List all lines of the data that include the string "scale".

#### PROVIDED DATA

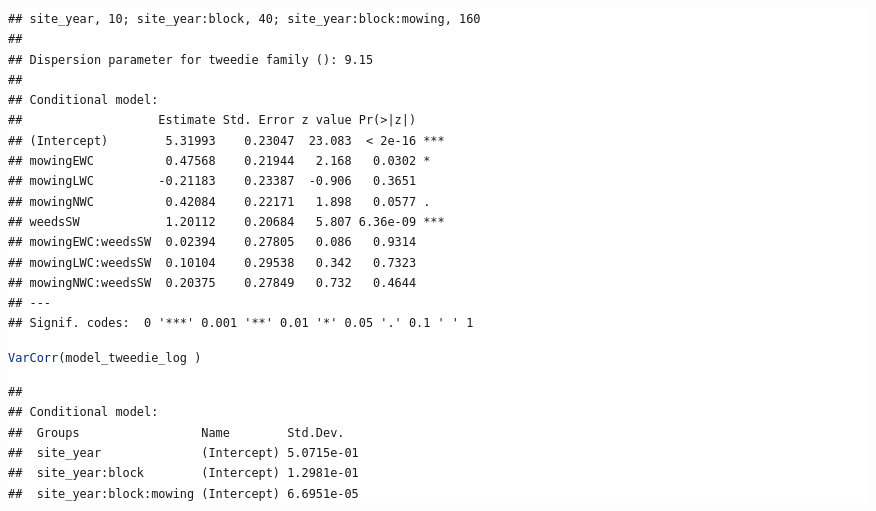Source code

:     ## site_year, 10; site_year:block, 40; site_year:block:mowing, 160
    ## 
    ## Dispersion parameter for tweedie family (): 9.15 
    ## 
    ## Conditional model:
    ##                   Estimate Std. Error z value Pr(>|z|)    
    ## (Intercept)        5.31993    0.23047  23.083  < 2e-16 ***
    ## mowingEWC          0.47568    0.21944   2.168   0.0302 *  
    ## mowingLWC         -0.21183    0.23387  -0.906   0.3651    
    ## mowingNWC          0.42084    0.22171   1.898   0.0577 .  
    ## weedsSW            1.20112    0.20684   5.807 6.36e-09 ***
    ## mowingEWC:weedsSW  0.02394    0.27805   0.086   0.9314    
    ## mowingLWC:weedsSW  0.10104    0.29538   0.342   0.7323    
    ## mowingNWC:weedsSW  0.20375    0.27849   0.732   0.4644    
    ## ---
    ## Signif. codes:  0 '***' 0.001 '**' 0.01 '*' 0.05 '.' 0.1 ' ' 1

``` r
VarCorr(model_tweedie_log )
```

    ## 
    ## Conditional model:
    ##  Groups                 Name        Std.Dev.  
    ##  site_year              (Intercept) 5.0715e-01
    ##  site_year:block        (Intercept) 1.2981e-01
    ##  site_year:block:mowing (Intercept) 6.6951e-05
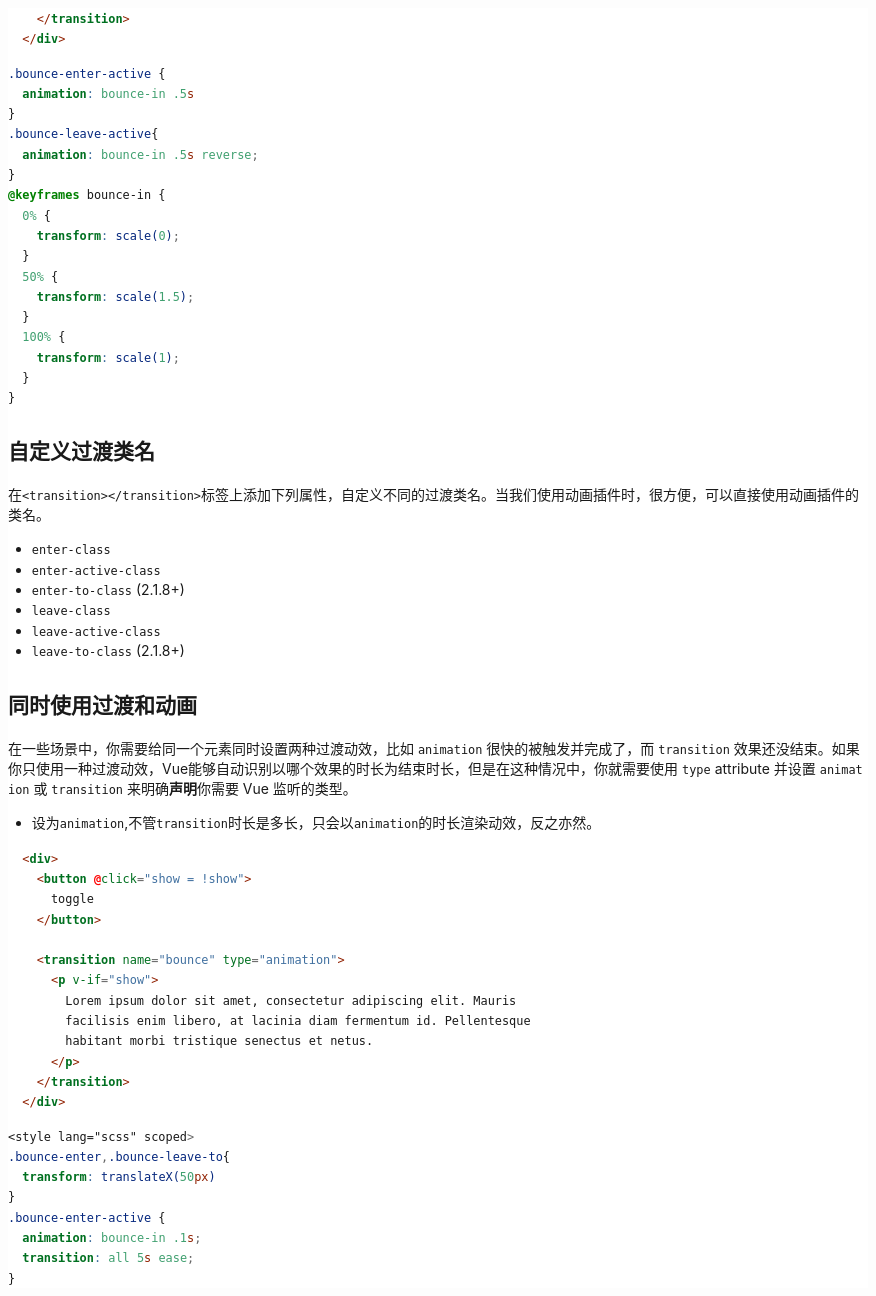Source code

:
 ```html
    </transition>
  </div>
```
```css
.bounce-enter-active {
  animation: bounce-in .5s
}
.bounce-leave-active{
  animation: bounce-in .5s reverse;
}
@keyframes bounce-in {
  0% {
    transform: scale(0);
  }
  50% {
    transform: scale(1.5);
  }
  100% {
    transform: scale(1);
  }
}
```


## 自定义过渡类名
在`<transition></transition>`标签上添加下列属性，自定义不同的过渡类名。当我们使用动画插件时，很方便，可以直接使用动画插件的类名。

- `enter-class`
- `enter-active-class`
- `enter-to-class` (2.1.8+)
- `leave-class`
- `leave-active-class`
- `leave-to-class` (2.1.8+)



## 同时使用过渡和动画
在一些场景中，你需要给同一个元素同时设置两种过渡动效，比如 `animation` 很快的被触发并完成了，而 `transition` 效果还没结束。如果你只使用一种过渡动效，Vue能够自动识别以哪个效果的时长为结束时长，但是在这种情况中，你就需要使用 `type` attribute 并设置 `animation` 或 `transition` 来明确**声明**你需要 Vue 监听的类型。

- 设为`animation`,不管`transition`时长是多长，只会以`animation`的时长渲染动效，反之亦然。
```html
  <div>
    <button @click="show = !show">
      toggle
    </button>

    <transition name="bounce" type="animation">
      <p v-if="show">
        Lorem ipsum dolor sit amet, consectetur adipiscing elit. Mauris
        facilisis enim libero, at lacinia diam fermentum id. Pellentesque
        habitant morbi tristique senectus et netus.
      </p>
    </transition>
  </div>
```
```css
<style lang="scss" scoped>
.bounce-enter,.bounce-leave-to{
  transform: translateX(50px)
}
.bounce-enter-active {
  animation: bounce-in .1s;
  transition: all 5s ease;
}
```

########

ANSWER SECTION:
    transform: scale(0);
    transform: scale(1.5);
    transform: scale(1);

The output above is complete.